The next days and weeks will likely be key for central banks as they seek to minimize the damage in trading from Asia to the U.S. European equities extended losses on Monday, even as U.K. Chancellor of the Exchequer George Osborne sought to reassure financial markets, saying contingency plans were in place to shore up the U.K. economy.
The European Central Bank is hosting a three-day meeting in Sintra, Portugal, that will include a speech from its president, Mario Draghi. Federal Reserve Chair Janet Yellen was scheduled to participate in a panel discussion at the gathering Wednesday, but the Fed said Monday she has withdrawn without offering a reason. German Chancellor Angela Merkel will host EU President Donald Tusk in Berlin today to talk about the U.K.’s exit plan.
Traders abandoned bets on future Fed interest-rate increases well into 2017, after expectations for higher borrowing costs this year had crept up before the Brexit vote. Odds of a Fed move by February have fallen to 8 percent, from 52 percent Thursday. The probability of a rate cut when policy makers meet in September rose to 24 percent.
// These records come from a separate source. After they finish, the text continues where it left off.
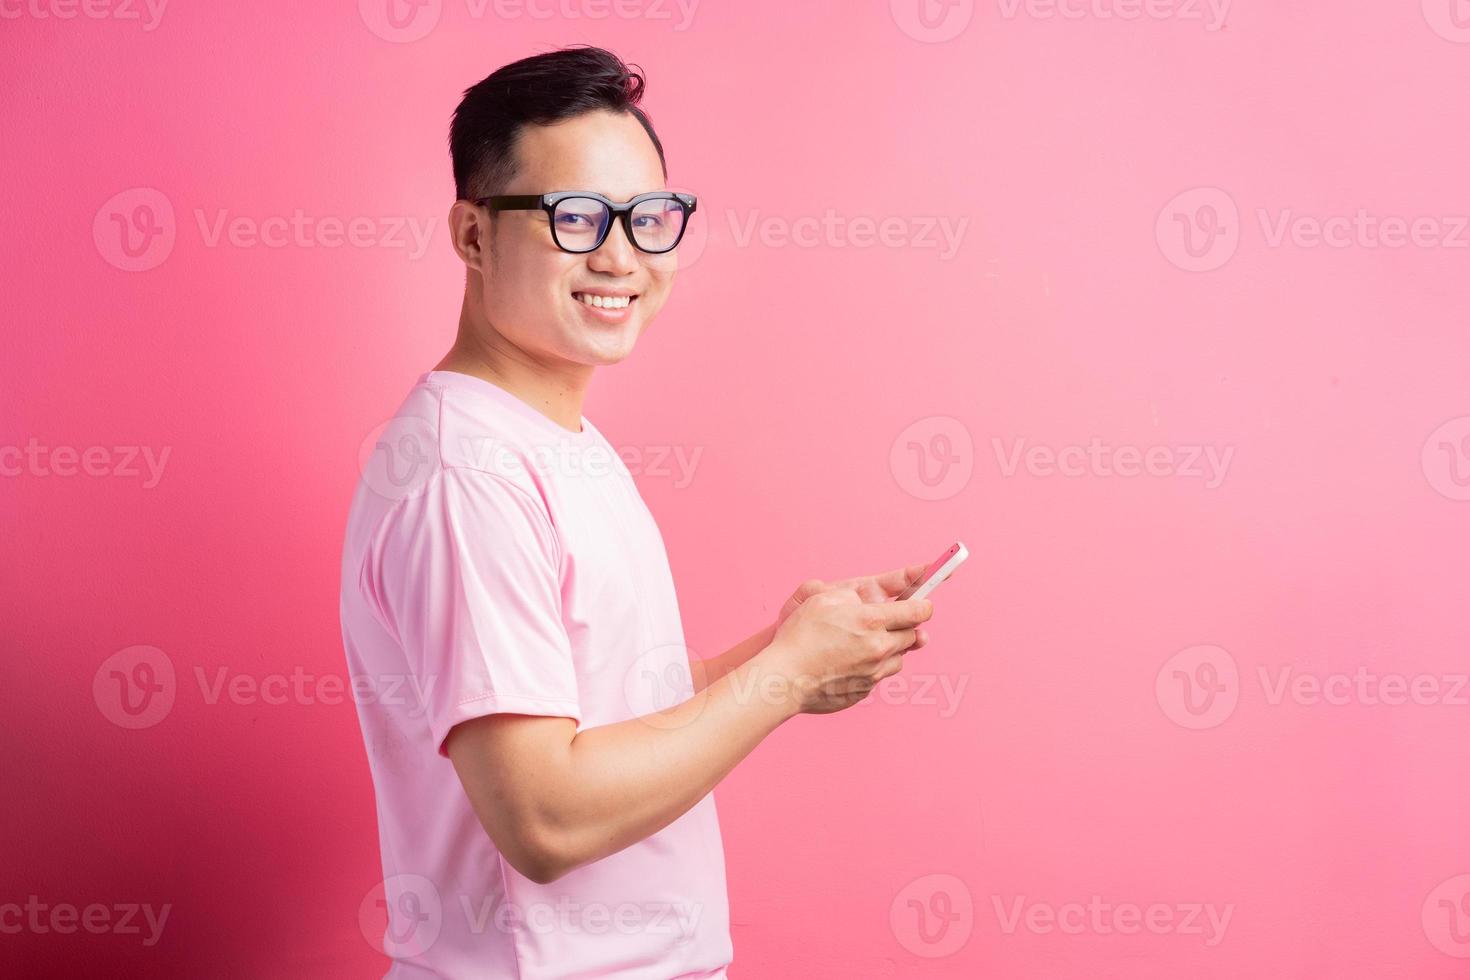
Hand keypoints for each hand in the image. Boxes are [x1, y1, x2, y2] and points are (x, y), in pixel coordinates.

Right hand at [766, 588, 934, 715]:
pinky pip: (879, 676)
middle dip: (903, 627)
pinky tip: (849, 662)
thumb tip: (866, 602)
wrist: (785, 678)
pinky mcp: (865, 691)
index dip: (923, 604)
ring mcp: (874, 673)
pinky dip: (872, 667)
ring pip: (899, 658)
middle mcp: (879, 649)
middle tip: (885, 623)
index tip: (922, 604)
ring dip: (889, 650)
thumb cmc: (800, 637)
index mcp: (872, 621)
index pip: (918, 611)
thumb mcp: (823, 600)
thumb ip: (852, 596)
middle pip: (912, 636)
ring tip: (864, 644)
Britain’s departure will unleash as much as $300 billion of selling by automated quant programs in the already-battered U.S. stock market, Marko Kolanovic, the JPMorgan Chase & Co. derivatives strategist, wrote in a note late Friday. Equity investors in the U.S. would be wise to stay away until quant managers finish the rebalancing that was forced on them by the day’s volatility, he said.
“Investors are being given a short line on risk with headlines changing on almost an hourly basis,” said Nick Ford, a London-based fund manager at Miton Group, which oversees the equivalent of about $3.9 billion. “It makes sense people are being cautious. Recent economic indicators in the U.S. have already been disappointing. What happened on Friday makes any Fed action in the near future even less likely.”
Some of the world’s biggest money managers, with a combined $6.7 trillion in assets, are regrouping after the worst day for global equities in almost five years. BlackRock Inc. says the impact on U.S. and Asian shares will be limited and central banks will continue to support growth. Franklin Templeton Investments says investors overreacted and the volatility creates chances to purchase lenders and energy producers.
In Monday’s trading, eight of the S&P 500’s 10 main industries fell, with raw materials and financial shares sinking at least 2.7 percent. Utilities and phone companies, the two best performers this year, edged higher.
Banks in the benchmark index were headed for the steepest back-to-back slide since 2011, when lenders plunged amid Europe’s sovereign debt crisis and a downgrade of the U.S.’s credit rating. Fifth Third Bancorp dropped 6.2 percent, Citigroup Inc. lost 3.3 percent to a four-month low. The KBW Bank Index slumped 4.3 percent to bring its two-day retreat to 11 percent.
Lazard Ltd. and Evercore Partners Inc. posted their biggest two-day declines since 2008, leading a slump of independent investment banks. Moelis & Co. and Greenhill & Co. sank at least 8 percent today to their lowest levels ever.
Concerns that Britain’s EU exit will exacerbate an already weak global growth outlook dragged down raw-materials producers. Glass container maker Owens-Illinois Inc. tumbled 8.2 percent, bringing its decline since Thursday’s close to 17 percent, the largest two-day selloff since 2009. Dow Chemical Co. and Freeport-McMoRan Inc. lost at least 3 percent Monday.